Примерно в том же ключе рассуждал М. И. Артамонов, рассмотревший в специальной статье археологические источники так называемой эпохи возникновения феодализма в Восточной Европе. В данной статье читаем: «Существенное значение для понимания появления богатых курганных могил, а, следовательно, и оставившего их социального слоя имеет связь этого рода памятников с возникающими городами. Этот слой общества сформировался вместе с городом — средоточением военно-торговой, рабовладельческой прослойки, постепенно превратившей даннические отношения окружающего земледельческого населения в феодальную, основанную на землевладении и отработочной ренте зависимость».
Далеко не все историки, работавшие в 30-е годы, поддерживали идею о перерождении дани в феодальную ренту на Руси Х-ХП вв. Противником ее был С.В. Вознесенский. Возникновение даннических отношений С. В. Вознесенский связал с деятельностью дружинников-воинов, бродивших по стране и оседавших в городах, откуда они, нападая на окрестных жителей, «примучивали» дань.
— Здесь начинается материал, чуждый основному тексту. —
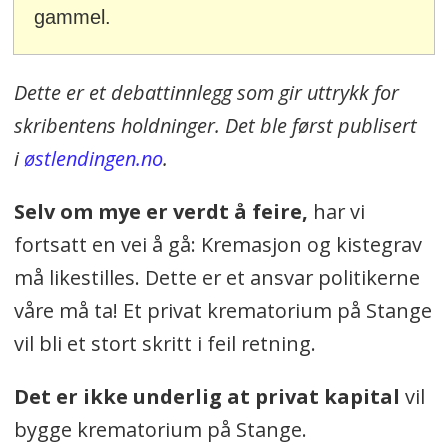
gammel.
Dette er et debattinnlegg som gir uttrykk for
skribentens holdninger. Det ble først publisert
i
østlendingen.no
.
Selv om mye er verdt å feire,
har vi
fortsatt en vei å gå: Kremasjon og kistegrav
må likestilles. Dette er et ansvar politikerne
våre må ta! Et privat krematorium på Stange
vil bli et stort skritt i feil retning.
Det er ikke underlig at privat kapital
vil
bygge krematorium på Stange.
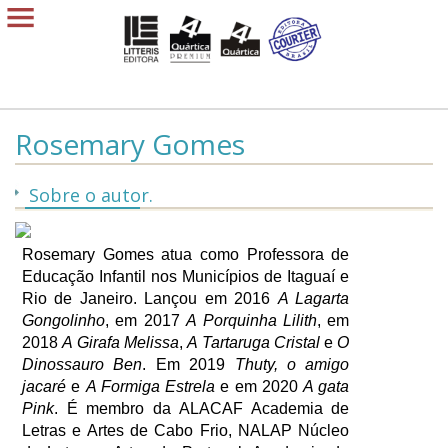
Rosemary Gomes
Sobre o autor.
Rosemary Gomes atua como Professora de
Educação Infantil nos Municípios de Itaguaí e
Rio de Janeiro. Lançou em 2016
A Lagarta
Gongolinho
, em 2017
A Porquinha Lilith
, em
2018
A Girafa Melissa
,
A Tartaruga Cristal
e
O
Dinossauro Ben
. Em 2019
Thuty, o amigo
jacaré
e
A Formiga Estrela
e em 2020
A gata
Pink
. É membro da ALACAF Academia de
Letras e Artes de Cabo Frio, NALAP Núcleo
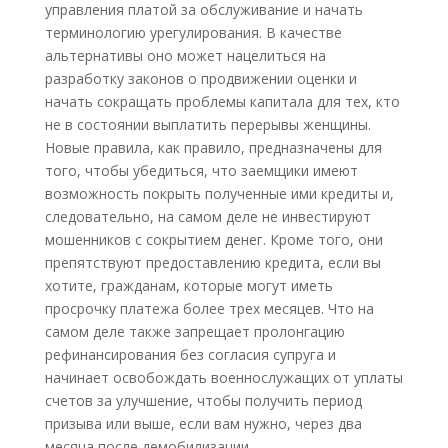
управления платой за обслуживание и начать
терминологию урегулирования. В качестве
альтернативы оно может нацелиться на
разработку законов о продвижении оценки и
начать сокращать проблемы капитала для тех, кто
не в состоянии выплатить перерывы женщины.
Новые правила, как правило, предназначены для
того, чтобы убедиться, что заемщики имеют
возможность покрыть полученные ими кредиты и,
следовательно, на самом деле не инвестируют
мошенников с сокрытием денег. Кроме того, они
препятствуют предоставлению кредита, если вы
хотите, гражданам, которые могут иметь
просрочку платежа более трех месяцев. Что на
самом деле также запрещает пролонгацию
рефинансирования без согласия супруга и
начинает освобождать военнослужащих от уплаты
счетов за улучшение, чтобы получить период
призыва или выше, если вам нужно, через два
месяца после демобилизации.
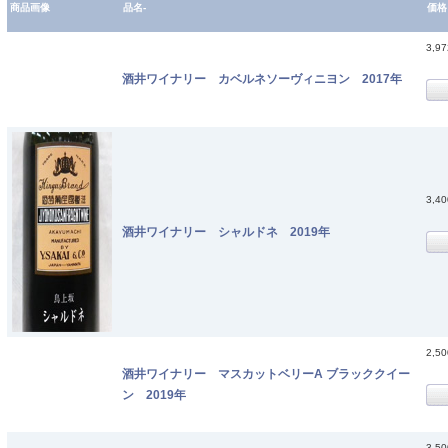
商品画像
品名-
価格
3,9
酒井ワイナリー カベルネソーヴィニヨン 2017年
3,4
酒井ワイナリー シャルドネ 2019年
2,5
酒井ワイナリー マスカットベリーA ブラッククイー
ン 2019年
3,5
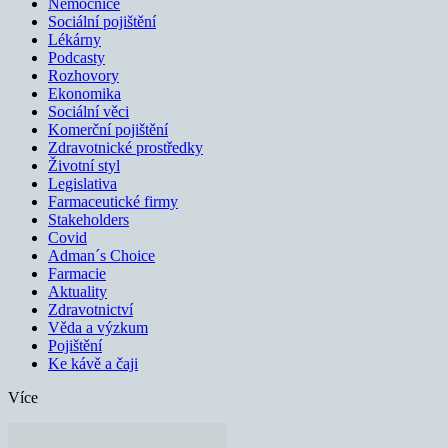
Nemocnice
Sociální pojištění
Lékárny
Podcasty
Rozhovory
Ekonomika
Sociální věci
Komerční pojištění
Zdravotnické prostředky
Životní styl
Legislativa
Farmaceutické firmy
Stakeholders
Covid
Adman´s Choice
Farmacie
Aktuality
Zdravotnictví
Věda a výzkum
Pojištění
Ke kávě a čaji
Více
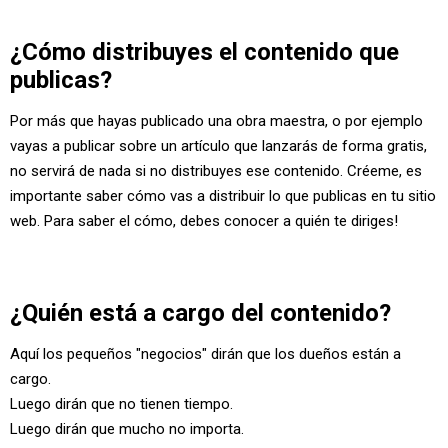
¿Cómo distribuyes el contenido que
publicas?
Por más que hayas publicado una obra maestra, o por ejemplo
vayas a publicar sobre un artículo que lanzarás de forma gratis,
no servirá de nada si no distribuyes ese contenido. Créeme, es
importante saber cómo vas a distribuir lo que publicas en tu sitio
web. Para saber el cómo, debes conocer a quién te diriges!
¿Quién está a cargo del contenido?
Aquí los pequeños "negocios" dirán que los dueños están a
cargo.
Luego dirán que no tienen tiempo.
Luego dirán que mucho no importa.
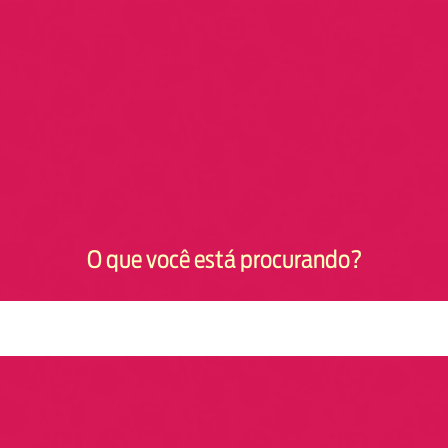
O que você está procurando?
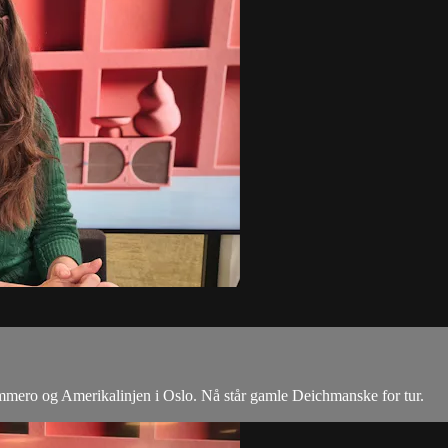
ommero og Amerikalinjen i Oslo. Nå står gamle Deichmanske for tur.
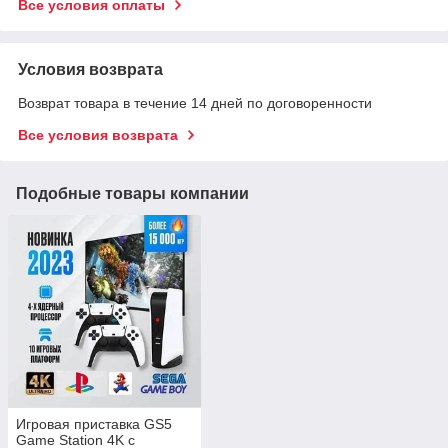
Все условия оплаты
Условия возврата
Возврат товара в течение 14 дней по договоренности
Все условия возврата
Подобные товары компании
Игровая приставка GS5
Game Station 4K с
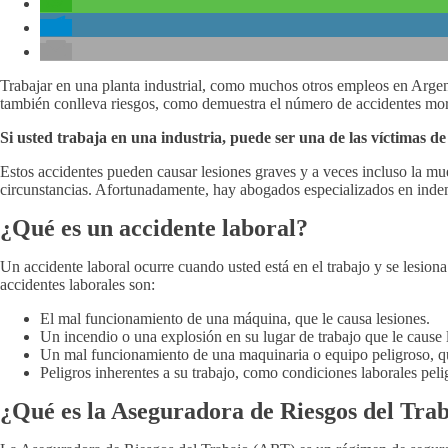
Trabajar en una planta industrial, como muchos otros empleos en Argent
también conlleva riesgos, como demuestra el número de accidentes mort
Si usted trabaja en una industria, puede ser una de las víctimas d
Estos accidentes pueden causar lesiones graves y a veces incluso la m
circunstancias. Afortunadamente, hay abogados especializados en indemn
¿Qué es un accidente laboral?
Un accidente laboral ocurre cuando usted está en el trabajo y se lesio
accidentes laborales son:
El mal funcionamiento de una máquina, que le causa lesiones.
Un incendio o una explosión en su lugar de trabajo que le cause 
Un mal funcionamiento de una maquinaria o equipo peligroso, qu
Peligros inherentes a su trabajo, como condiciones laborales peli
¿Qué es la Aseguradora de Riesgos del Tr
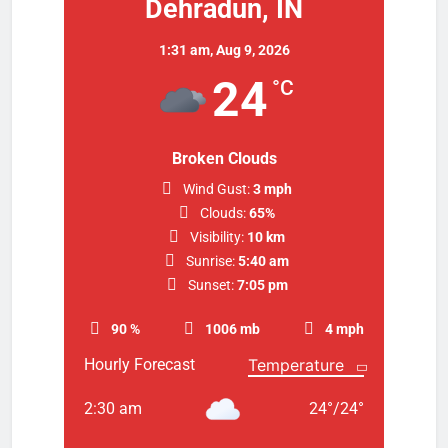
Dehradun, IN
1:31 am,
Aug 9, 2026
24
°C
Broken Clouds
Wind Gust:
3 mph
Clouds:
65%
Visibility:
10 km
Sunrise:
5:40 am
Sunset:
7:05 pm
90 %
1006 mb
4 mph
Hourly Forecast
2:30 am
24
°
/
24
°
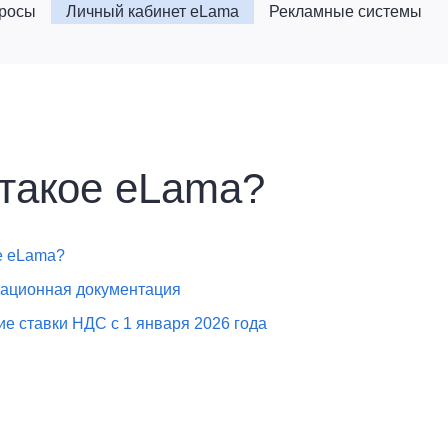
просы
Личный кабинет eLama
Рекламные системы
 такое eLama?
е eLama?
ационная документация
е ставки НДС с 1 января 2026 года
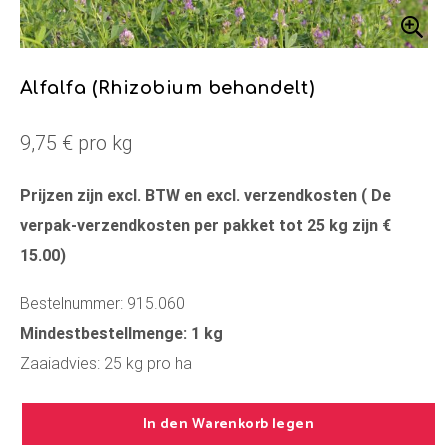
Alfalfa (Rhizobium behandelt)
9,75 € pro kg
Prijzen zijn excl. BTW en excl. verzendkosten ( De
verpak-verzendkosten per pakket tot 25 kg zijn €
15.00)
Bestelnummer: 915.060
Mindestbestellmenge: 1 kg
Zaaiadvies: 25 kg pro ha
In den Warenkorb legen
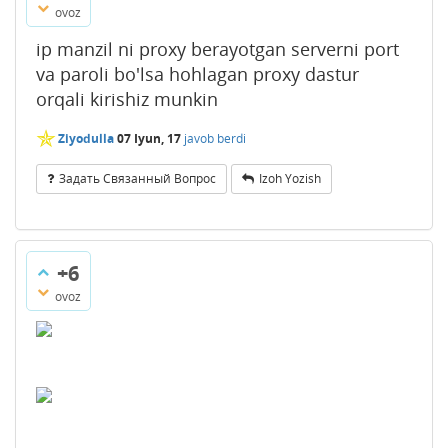
ovoz
ip manzil ni proxy berayotgan serverni port
va paroli bo'lsa hohlagan proxy dastur
orqali kirishiz munkin
✯
Ziyodulla
07 Iyun, 17
javob berdi
Задать Связанный Вопрос
Izoh Yozish
+6
ovoz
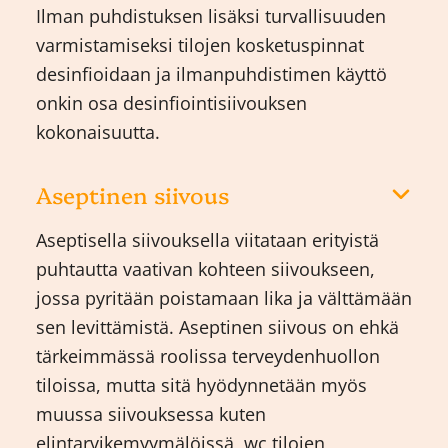
Ilman puhdistuksen lisäksi turvallisuuden
varmistamiseksi tilojen kosketuspinnat
desinfioidaan ja ilmanpuhdistimen käyttö
onkin osa desinfiointisiivouksen
kokonaisuutta.
Aseptinen siivous
Aseptisella siivouksella viitataan erityistä
puhtautta vaativan kohteen siivoukseen,
jossa pyritään poistamaan lika ja välttämään
sen levittämistä. Aseptinen siivous on ehkä
tärkeimmässä roolissa terveydenhuollon
tiloissa, mutta sitä hyödynnetään myös
muussa siivouksessa kuten
elintarvikemyymälöissä, wc tilojen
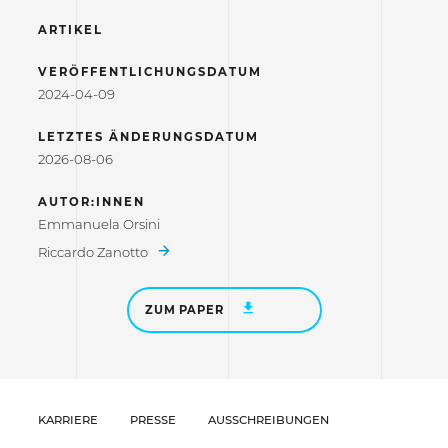
ARTIKEL
VERÖFFENTLICHUNGSDATUM
2024-04-09
LETZTES ÄNDERUNGSDATUM
2026-08-06
AUTOR:INNEN
Emmanuela Orsini
Riccardo Zanotto
ZUM PAPER
KARRIERE
PRESSE
AUSSCHREIBUNGEN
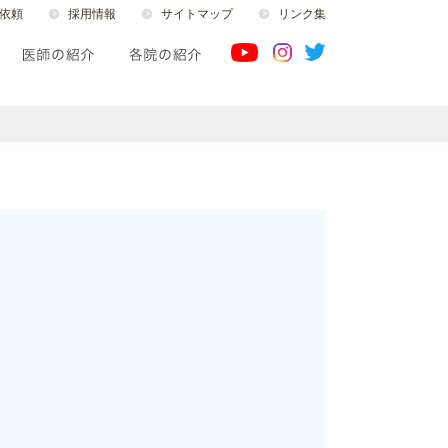
依頼
採用情報
サイトマップ
リンク集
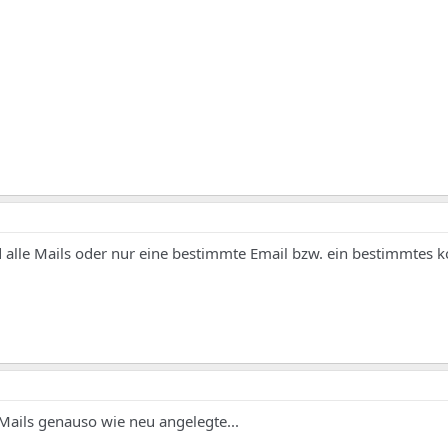
nd alle Mails oder nur eine bestimmte Email bzw. ein bestimmtes k
/Mails genauso wie neu angelegte...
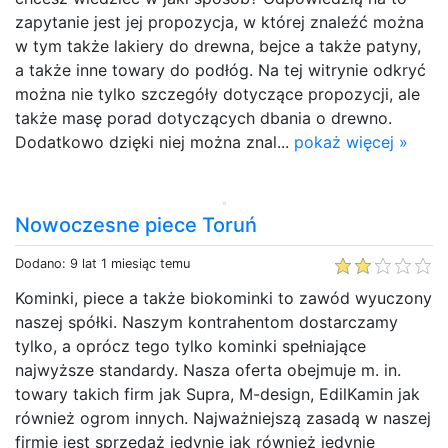
zapytanie jest jej propozycja, w której znaleźć można
w tym także lakiery do drewna, bejce a także patyny,
a także inne towary do podłóg. Na tej witrynie odkryć
można nie tylko szczegóły dotyczące propozycji, ale
także masę porad dotyczących dbania o drewno.
Dodatkowo dzięki niej można znal...
pokaż więcej »
Nowoczesne piece Toruń
Dodano: 9 lat 1 miesiąc temu
Kominki, piece a także biokominki to zawód wyuczony
naszej spółki. Naszym kontrahentom dostarczamy
tylko, a oprócz tego tylko kominki spełniające
najwyższe standardy. Nasza oferta obejmuje m. in.
towary takich firm jak Supra, M-design, EdilKamin jak
również ogrom innych. Najważniejszą zasadą w naszej
firmie jest sprzedaż jedynie jak również jedynie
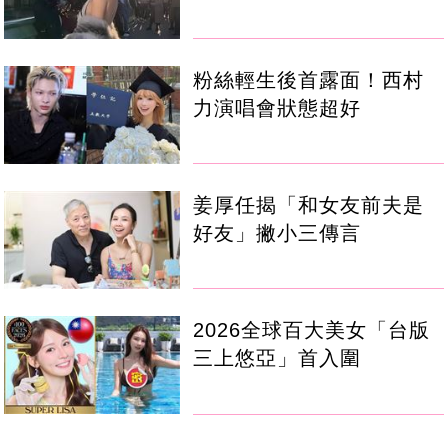
粉絲輕生後首露面！西村
力演唱會狀態超好
姜厚任揭「和女友前夫是
好友」撇小三傳言
2026全球百大美女「台版
三上悠亞」首入圍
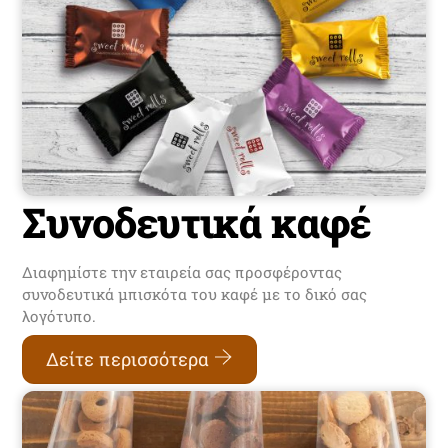
Συνοδευτικά καφέ
Διαφημίστε την εταιρεία σας προσφέροντας
συνοδευτικά μπισκότα του καφέ με το δικό σας
λογότυπο.
Δείτε περισσότερα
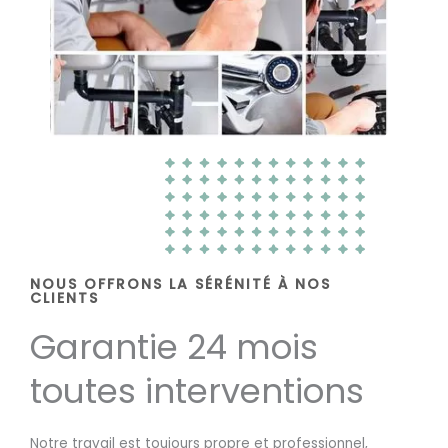
NOUS OFFRONS LA SÉRÉNITÉ À NOS
CLIENTS
Garantie 24 mois
toutes interventions
Notre travail est toujours propre et professionnel,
Плательщиками дани были смерды — «свободное крестьянство, которое в VIII—IX вв. подвергалось разбойным нападениям военно-дружинного класса, образовавшегося по торговым путям-рекам — Волхову, верховьям Волги и Западной Двины и Днепру, а затем в Х-ХIII вв., будучи „примучено", вынуждено было платить регулярную дань». Эта дань в те времена не была еще феодальной рентой. Таковой она стала позже — в XIII-XV вв., выступая в форме продуктовой ренты.